Avremmo dei super-uomini, migliorati geneticamente, e altri uomini semplici, bloccati nella loro esistenza puramente biologica e umana. Il valore morale di questi uomini, possiamo chiederci, rimarrà lo stesso? Sopratutto se già adesso non si può negare la percezione di categorie all'interno della nostra specie, categorie che non esistono, né hanno alcun diritto o fondamento per esistere, che però dividono gli uomini e che influiscono sul loro valore. Basta pensare alla reazione mediatica davanti agli attentati terroristici, che cambia radicalmente se si tratta di un attentato europeo o fuori dall'Europa.

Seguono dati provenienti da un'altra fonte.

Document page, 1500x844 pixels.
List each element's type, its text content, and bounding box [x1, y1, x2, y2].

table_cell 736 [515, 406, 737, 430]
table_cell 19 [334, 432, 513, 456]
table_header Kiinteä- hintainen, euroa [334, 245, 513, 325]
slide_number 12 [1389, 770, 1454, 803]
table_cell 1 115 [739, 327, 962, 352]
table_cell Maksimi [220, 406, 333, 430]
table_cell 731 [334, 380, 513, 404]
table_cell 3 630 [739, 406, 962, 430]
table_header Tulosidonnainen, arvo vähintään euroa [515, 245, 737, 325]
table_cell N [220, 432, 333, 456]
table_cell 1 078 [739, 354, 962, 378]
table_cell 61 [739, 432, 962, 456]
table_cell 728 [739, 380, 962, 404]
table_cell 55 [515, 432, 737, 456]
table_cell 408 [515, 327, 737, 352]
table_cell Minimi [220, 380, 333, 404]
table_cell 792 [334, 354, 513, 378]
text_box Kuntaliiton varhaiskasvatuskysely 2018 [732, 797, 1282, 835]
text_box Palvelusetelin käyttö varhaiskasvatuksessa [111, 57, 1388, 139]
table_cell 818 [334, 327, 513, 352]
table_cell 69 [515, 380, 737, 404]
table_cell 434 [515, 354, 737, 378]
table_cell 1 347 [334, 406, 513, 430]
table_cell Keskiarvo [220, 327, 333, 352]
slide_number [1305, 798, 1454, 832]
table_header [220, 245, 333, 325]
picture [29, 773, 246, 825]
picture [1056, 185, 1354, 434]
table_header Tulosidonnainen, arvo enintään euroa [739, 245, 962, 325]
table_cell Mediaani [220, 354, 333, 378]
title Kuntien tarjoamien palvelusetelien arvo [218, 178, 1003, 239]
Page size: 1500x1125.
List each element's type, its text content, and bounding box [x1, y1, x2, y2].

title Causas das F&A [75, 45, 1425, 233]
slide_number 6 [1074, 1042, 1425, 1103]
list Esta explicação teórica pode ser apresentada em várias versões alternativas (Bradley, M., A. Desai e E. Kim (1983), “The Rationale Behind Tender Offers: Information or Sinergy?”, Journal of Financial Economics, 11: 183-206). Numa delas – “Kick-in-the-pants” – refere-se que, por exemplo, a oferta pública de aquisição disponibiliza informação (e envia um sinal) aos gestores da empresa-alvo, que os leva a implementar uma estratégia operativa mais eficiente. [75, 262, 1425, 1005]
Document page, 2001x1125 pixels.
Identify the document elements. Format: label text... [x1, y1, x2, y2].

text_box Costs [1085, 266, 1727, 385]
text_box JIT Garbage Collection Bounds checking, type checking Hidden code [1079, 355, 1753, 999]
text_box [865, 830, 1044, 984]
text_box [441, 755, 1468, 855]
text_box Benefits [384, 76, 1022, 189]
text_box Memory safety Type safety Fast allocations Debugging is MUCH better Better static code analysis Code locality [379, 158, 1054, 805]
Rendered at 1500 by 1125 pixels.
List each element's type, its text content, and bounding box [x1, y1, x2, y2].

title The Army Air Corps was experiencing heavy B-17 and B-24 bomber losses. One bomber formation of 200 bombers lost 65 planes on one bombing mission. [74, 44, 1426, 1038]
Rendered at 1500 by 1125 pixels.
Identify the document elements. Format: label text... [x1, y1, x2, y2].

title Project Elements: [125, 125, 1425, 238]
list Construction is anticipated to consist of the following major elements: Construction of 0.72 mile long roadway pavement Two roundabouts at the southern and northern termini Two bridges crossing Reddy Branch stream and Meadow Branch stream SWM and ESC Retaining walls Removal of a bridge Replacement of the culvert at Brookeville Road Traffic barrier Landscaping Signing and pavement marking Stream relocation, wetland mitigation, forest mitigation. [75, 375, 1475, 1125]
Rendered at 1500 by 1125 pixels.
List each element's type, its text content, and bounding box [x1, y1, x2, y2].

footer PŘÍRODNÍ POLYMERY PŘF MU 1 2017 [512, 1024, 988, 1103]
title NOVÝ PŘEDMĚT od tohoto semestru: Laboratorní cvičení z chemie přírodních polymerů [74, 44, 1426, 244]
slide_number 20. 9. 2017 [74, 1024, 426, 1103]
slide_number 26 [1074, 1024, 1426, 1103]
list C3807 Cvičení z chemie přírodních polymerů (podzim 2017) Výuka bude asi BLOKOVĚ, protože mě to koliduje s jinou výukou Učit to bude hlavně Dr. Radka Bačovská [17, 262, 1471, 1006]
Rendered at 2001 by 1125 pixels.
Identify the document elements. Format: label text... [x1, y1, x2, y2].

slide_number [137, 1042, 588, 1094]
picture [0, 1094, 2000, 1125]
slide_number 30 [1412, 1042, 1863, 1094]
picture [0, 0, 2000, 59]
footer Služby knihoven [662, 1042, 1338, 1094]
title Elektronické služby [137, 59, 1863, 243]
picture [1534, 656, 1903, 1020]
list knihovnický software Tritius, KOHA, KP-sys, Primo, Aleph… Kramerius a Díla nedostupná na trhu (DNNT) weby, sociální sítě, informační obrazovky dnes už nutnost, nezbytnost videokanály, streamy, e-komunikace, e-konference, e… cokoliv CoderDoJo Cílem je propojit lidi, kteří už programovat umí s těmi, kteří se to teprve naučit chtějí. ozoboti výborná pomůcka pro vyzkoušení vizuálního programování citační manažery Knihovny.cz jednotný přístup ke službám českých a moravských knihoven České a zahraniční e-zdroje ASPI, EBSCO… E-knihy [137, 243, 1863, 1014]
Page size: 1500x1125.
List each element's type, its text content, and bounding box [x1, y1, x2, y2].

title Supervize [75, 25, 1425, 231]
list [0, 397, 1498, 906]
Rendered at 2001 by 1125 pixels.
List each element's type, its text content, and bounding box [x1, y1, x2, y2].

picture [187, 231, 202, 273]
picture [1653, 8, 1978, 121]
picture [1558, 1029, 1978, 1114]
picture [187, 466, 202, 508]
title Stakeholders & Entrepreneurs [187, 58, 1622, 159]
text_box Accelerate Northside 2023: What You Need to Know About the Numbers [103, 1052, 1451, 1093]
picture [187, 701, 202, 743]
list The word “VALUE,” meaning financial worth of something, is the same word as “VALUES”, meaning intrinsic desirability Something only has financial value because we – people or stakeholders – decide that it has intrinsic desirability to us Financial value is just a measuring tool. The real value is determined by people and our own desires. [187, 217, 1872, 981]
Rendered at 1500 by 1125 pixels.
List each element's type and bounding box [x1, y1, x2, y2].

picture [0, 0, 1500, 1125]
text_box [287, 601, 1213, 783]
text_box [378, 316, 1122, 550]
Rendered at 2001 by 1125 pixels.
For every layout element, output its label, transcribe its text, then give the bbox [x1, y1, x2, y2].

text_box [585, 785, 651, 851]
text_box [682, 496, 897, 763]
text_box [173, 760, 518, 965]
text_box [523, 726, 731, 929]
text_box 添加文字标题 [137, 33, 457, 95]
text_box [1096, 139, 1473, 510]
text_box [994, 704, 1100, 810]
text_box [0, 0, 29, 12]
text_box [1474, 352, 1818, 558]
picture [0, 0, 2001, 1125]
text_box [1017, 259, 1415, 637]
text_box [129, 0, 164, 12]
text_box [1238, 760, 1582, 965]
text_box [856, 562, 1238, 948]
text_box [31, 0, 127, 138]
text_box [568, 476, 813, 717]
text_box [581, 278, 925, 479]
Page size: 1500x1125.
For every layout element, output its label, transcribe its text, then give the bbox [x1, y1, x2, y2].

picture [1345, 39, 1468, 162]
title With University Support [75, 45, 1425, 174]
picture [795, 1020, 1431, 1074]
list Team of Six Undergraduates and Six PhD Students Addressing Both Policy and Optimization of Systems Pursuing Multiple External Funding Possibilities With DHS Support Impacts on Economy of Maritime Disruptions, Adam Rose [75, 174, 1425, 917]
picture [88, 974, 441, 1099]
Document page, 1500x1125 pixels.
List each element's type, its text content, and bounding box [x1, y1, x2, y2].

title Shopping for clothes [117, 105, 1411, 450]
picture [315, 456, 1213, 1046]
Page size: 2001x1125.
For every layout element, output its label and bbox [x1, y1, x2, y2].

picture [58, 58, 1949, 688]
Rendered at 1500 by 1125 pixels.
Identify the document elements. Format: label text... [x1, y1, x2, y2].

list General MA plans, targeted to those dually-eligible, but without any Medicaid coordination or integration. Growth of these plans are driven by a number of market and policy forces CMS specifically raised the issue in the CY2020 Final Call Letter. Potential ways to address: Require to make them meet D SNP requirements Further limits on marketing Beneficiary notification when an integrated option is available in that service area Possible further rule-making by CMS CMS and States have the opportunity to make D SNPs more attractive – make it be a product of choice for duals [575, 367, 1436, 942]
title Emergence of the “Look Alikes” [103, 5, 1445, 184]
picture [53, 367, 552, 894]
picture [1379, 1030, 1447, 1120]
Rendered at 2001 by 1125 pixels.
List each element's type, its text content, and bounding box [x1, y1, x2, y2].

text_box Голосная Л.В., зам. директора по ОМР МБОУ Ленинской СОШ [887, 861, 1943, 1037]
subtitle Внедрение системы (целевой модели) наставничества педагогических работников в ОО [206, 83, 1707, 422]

Jurgen Habermas, filosofo e sociologo tedesco, sostiene che la nostra libertà in quanto esseri che hanno lo stesso valore morale dipende dalla nostra origine, che stava e dovrebbe continuare a stare al di là del controllo e della manipolazione da parte degli uomini.

Detto altrimenti, per non rischiare di danneggiare la nostra stessa libertà, è necessario agire con cautela nel momento in cui tocchiamo l'essenza dell'uomo manipolando una natura di cui forse non siamo così tanto possessori come crediamo di essere.